For example. Don't think of low cal as a means to loose weight. That in it self is not the solution, and will likely only gain short term benefits.

The long term route to healthier eating will eventually net you long term gains that targeting specifics like "low-cal" can't.

For example. No one will say you need to give up anything. Just use moderation. If still hungry? Find something to fill that gap that works for you. For me, popcorn nuked in a lunch bag adds little in the way of bad things, but is a good filler. A few spritzes of "I can't believe it's not butter" spray, a couple shakes of Mrs Dash (or curry, or chili powder, etc), can curb that hunger until the next legitimate meal. 

Have a serious need for something sweet like ice cream? Sub it with something you find can fill that gap. For me, it was Meijer brand "light" yogurt with fruit pieces. Comes in small 8oz containers, and right now, if I buy eight at a time, I get $1.50 off  That in itself these days adds to the incentive.

Sorry if I was verbose here. The point I'm trying to make is, don't look for short term fixes, look at long term benefits. Latest lo-cal dessert for me? I slice up some fresh (or frozen) strawberries into a dessert cup (made in the local deli), whip a little low-fat cream with sugar substitute. As long as the strawberries are very fresh, the dessert is decadent.

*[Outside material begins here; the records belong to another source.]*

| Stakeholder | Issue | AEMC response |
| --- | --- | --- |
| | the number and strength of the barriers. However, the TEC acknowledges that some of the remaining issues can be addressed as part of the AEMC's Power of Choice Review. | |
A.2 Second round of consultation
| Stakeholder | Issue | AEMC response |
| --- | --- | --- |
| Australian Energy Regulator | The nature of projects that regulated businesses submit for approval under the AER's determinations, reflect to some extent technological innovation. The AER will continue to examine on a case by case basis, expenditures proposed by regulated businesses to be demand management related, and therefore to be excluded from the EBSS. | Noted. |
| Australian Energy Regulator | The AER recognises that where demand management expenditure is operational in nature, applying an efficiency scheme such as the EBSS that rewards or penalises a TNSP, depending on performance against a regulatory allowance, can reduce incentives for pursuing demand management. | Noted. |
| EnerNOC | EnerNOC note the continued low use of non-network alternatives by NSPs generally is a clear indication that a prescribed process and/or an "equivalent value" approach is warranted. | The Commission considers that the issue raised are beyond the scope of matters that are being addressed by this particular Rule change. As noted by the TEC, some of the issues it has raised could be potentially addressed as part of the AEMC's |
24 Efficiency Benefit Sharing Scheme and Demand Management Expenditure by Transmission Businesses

Stay slim on the fat, eat darker greens, eat less dense meats (poultry, fish and pork), eat more fruit, add filling filler that do not add many calories, and if you want something specific once in a while? By all mean, have some. Just limit the portion.

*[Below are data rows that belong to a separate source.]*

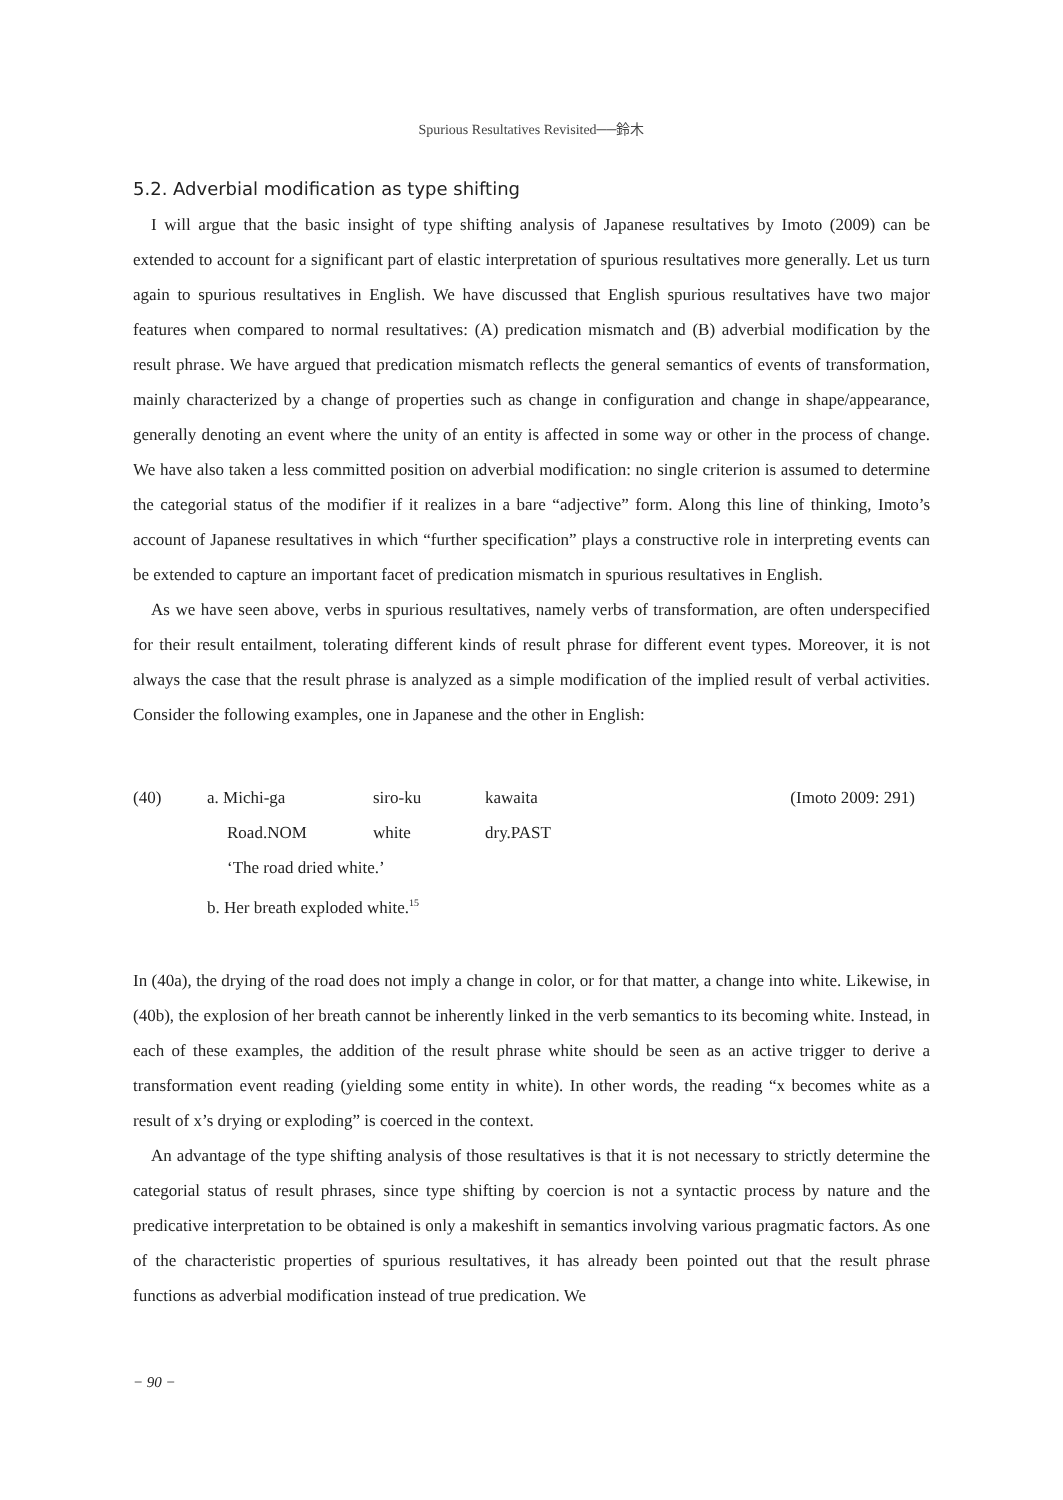Spurious Resultatives Revisited──鈴木
5.2. Adverbial modification as type shifting
I will argue that the basic insight of type shifting analysis of Japanese resultatives by Imoto (2009) can be extended to account for a significant part of elastic interpretation of spurious resultatives more generally. Let us turn again to spurious resultatives in English. We have discussed that English spurious resultatives have two major features when compared to normal resultatives: (A) predication mismatch and (B) adverbial modification by the result phrase. We have argued that predication mismatch reflects the general semantics of events of transformation, mainly characterized by a change of properties such as change in configuration and change in shape/appearance, generally denoting an event where the unity of an entity is affected in some way or other in the process of change. We have also taken a less committed position on adverbial modification: no single criterion is assumed to determine the categorial status of the modifier if it realizes in a bare “adjective” form. Along this line of thinking, Imoto’s account of Japanese resultatives in which “further specification” plays a constructive role in interpreting events can be extended to capture an important facet of predication mismatch in spurious resultatives in English.
As we have seen above, verbs in spurious resultatives, namely verbs of transformation, are often underspecified for their result entailment, tolerating different kinds of result phrase for different event types. Moreover, it is not always the case that the result phrase is analyzed as a simple modification of the implied result of verbal activities. Consider the following examples, one in Japanese and the other in English:
| (40) | a. Michi-ga | siro-ku | kawaita | (Imoto 2009: 291) |
| | Road.NOM | white | dry.PAST | |
| | ‘The road dried white.’ | | | |
| | b. Her breath exploded white.<sup>15</sup> | | | |
In (40a), the drying of the road does not imply a change in color, or for that matter, a change into white. Likewise, in (40b), the explosion of her breath cannot be inherently linked in the verb semantics to its becoming white. Instead, in each of these examples, the addition of the result phrase white should be seen as an active trigger to derive a transformation event reading (yielding some entity in white). In other words, the reading “x becomes white as a result of x’s drying or exploding” is coerced in the context.
An advantage of the type shifting analysis of those resultatives is that it is not necessary to strictly determine the categorial status of result phrases, since type shifting by coercion is not a syntactic process by nature and the predicative interpretation to be obtained is only a makeshift in semantics involving various pragmatic factors. As one of the characteristic properties of spurious resultatives, it has already been pointed out that the result phrase functions as adverbial modification instead of true predication. We
− 90 −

Another thing many neglect to consider is liquid intake. Drink the appropriate amount of water rather then sodas, coffee, etc.  If you don't like plain water? Do what I do. Have 75% water, 25% juice. Enough of the fruit to add value, but 3/4 less calories. But now the water has flavor.

The Tortoise will beat the hare every time


----------



## lifesaver (May 23, 2009)

Those sound like good recipes thanks for sharing.


----------



## fahriye (May 24, 2009)

My favorite is quick to make spicy lentil dish.
I add 1 onion, 2 cloves of garlic, can or fresh tomatoes, grated ginger, red split lentils,cumin powder and some salt. Add some stock or water and cook in pressure cooker.Add some herbs before serving.


----------



## mandy moore (May 25, 2009)

prepare your eggs, tomatoes, onions, and lets fix a quick and tasty dinner.  a
*all you have to do is to fry up a little bit of bacon {optional} , and set it aside , add chopped onions and garlic {or one of them} and if you are not cooking for kids and you like spicy food , then its time you added your chipotle chiles to the pan.  chop some fresh tomatoes and add them in the pan and also a tomato souse to thicken up { you can do without souse, if you are looking for less calories} ,Add salt and pepper , and when its all thick enough add your eggs . !!!!  then gently cook everything after lowering your gas and covering the pan for only few minutes .  a*



*that's it !!! pretty easy and affordable . a*

*







*

*we eat it with bread on the side .  a*



*have a great dinner . a*​


----------



## fahriye (Jun 2, 2009)

I like to make lentil and vegetable curry.
Spray the pan with low cal oil or use 1 tsp olive oil, saute 1 chopped onion. Add tin or fresh tomatoes, lentils, chillies,2 cloves of garlic,some ginger, coriander and cumin powder.Add some water and cook for 10-15 minutes. Then add your vegetables of your chose and cook for further 7-8 minutes. Season with salt and pepper before serving. Sprinkle with fresh coriander.


----------